• Directions
Count the lines in the items below that contain the string "Melica", with uppercase and lowercase treated as different. Reply with only the number.

• Input material
"""
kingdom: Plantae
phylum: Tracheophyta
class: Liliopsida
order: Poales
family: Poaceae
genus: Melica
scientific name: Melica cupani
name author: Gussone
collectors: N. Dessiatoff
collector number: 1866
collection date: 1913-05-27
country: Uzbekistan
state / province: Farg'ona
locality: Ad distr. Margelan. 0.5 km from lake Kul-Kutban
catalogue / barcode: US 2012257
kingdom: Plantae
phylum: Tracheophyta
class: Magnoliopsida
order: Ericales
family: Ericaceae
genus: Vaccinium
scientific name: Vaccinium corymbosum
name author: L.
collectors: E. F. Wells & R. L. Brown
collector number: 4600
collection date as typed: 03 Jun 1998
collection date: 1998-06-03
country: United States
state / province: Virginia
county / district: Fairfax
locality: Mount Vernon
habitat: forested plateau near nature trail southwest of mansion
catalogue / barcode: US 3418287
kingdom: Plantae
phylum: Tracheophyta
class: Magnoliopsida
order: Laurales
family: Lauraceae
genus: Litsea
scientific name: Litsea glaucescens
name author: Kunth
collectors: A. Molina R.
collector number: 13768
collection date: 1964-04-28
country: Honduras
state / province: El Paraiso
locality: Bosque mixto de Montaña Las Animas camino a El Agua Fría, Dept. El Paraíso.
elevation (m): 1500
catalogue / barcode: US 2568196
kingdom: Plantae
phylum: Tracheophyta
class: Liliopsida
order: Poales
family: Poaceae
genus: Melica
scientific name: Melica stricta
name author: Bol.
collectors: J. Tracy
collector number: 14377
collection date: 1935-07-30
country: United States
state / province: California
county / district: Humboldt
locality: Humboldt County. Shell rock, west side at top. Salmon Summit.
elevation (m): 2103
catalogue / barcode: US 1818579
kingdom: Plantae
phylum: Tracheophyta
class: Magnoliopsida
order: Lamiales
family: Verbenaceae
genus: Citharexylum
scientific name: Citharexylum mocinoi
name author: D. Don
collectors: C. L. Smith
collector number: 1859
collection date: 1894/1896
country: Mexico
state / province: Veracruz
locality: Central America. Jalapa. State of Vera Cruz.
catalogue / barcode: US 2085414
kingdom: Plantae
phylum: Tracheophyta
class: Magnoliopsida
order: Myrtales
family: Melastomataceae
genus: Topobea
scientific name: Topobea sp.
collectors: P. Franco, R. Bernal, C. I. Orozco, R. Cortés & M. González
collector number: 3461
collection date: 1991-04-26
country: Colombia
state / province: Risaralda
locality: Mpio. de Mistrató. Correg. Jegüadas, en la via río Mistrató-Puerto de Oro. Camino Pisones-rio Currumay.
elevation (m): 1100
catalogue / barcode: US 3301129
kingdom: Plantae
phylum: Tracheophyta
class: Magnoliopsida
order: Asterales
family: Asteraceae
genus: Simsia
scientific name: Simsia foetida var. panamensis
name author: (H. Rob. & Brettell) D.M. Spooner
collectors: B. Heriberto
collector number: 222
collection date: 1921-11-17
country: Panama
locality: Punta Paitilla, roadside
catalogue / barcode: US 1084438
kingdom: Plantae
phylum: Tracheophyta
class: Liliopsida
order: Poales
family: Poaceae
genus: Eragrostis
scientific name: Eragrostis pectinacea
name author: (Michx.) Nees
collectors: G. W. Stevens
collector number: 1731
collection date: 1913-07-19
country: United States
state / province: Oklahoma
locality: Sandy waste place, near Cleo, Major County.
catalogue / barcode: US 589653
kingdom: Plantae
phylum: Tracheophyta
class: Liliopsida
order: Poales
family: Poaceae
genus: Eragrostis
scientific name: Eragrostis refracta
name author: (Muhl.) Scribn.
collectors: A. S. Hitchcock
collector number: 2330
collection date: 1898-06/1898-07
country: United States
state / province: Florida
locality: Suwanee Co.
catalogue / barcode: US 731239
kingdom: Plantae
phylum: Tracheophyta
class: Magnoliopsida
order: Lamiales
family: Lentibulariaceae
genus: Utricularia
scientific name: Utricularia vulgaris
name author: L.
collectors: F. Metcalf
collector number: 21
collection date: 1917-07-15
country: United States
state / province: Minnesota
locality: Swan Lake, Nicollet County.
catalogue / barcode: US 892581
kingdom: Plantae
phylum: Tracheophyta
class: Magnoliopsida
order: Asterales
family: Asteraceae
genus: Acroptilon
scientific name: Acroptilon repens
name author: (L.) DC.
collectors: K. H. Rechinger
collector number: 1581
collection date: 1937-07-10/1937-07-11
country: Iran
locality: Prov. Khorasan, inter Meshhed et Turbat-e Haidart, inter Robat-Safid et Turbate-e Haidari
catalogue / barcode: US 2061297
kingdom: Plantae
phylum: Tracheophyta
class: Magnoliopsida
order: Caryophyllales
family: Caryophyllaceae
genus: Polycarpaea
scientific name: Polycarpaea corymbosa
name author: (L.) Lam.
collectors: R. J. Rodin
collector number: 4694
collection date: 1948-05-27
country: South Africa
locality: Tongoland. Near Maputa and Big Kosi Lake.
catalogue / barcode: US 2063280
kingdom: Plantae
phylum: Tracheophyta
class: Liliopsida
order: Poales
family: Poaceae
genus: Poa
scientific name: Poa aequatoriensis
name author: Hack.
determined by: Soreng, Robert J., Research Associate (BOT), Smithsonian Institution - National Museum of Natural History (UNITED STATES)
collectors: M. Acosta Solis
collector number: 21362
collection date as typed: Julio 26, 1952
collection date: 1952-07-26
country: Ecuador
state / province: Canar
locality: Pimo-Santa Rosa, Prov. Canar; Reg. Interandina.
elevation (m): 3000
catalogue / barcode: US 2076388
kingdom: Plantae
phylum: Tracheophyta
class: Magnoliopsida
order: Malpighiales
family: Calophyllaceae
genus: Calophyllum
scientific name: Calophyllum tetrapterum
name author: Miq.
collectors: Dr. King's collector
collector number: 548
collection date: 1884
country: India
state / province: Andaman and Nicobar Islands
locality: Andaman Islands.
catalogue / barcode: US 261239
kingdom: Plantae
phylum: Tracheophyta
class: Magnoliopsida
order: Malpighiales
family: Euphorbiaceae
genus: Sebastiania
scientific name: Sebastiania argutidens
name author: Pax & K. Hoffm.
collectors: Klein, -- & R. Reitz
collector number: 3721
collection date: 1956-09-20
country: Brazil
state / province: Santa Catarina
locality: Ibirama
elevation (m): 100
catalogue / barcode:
"""
• Exercise solution
4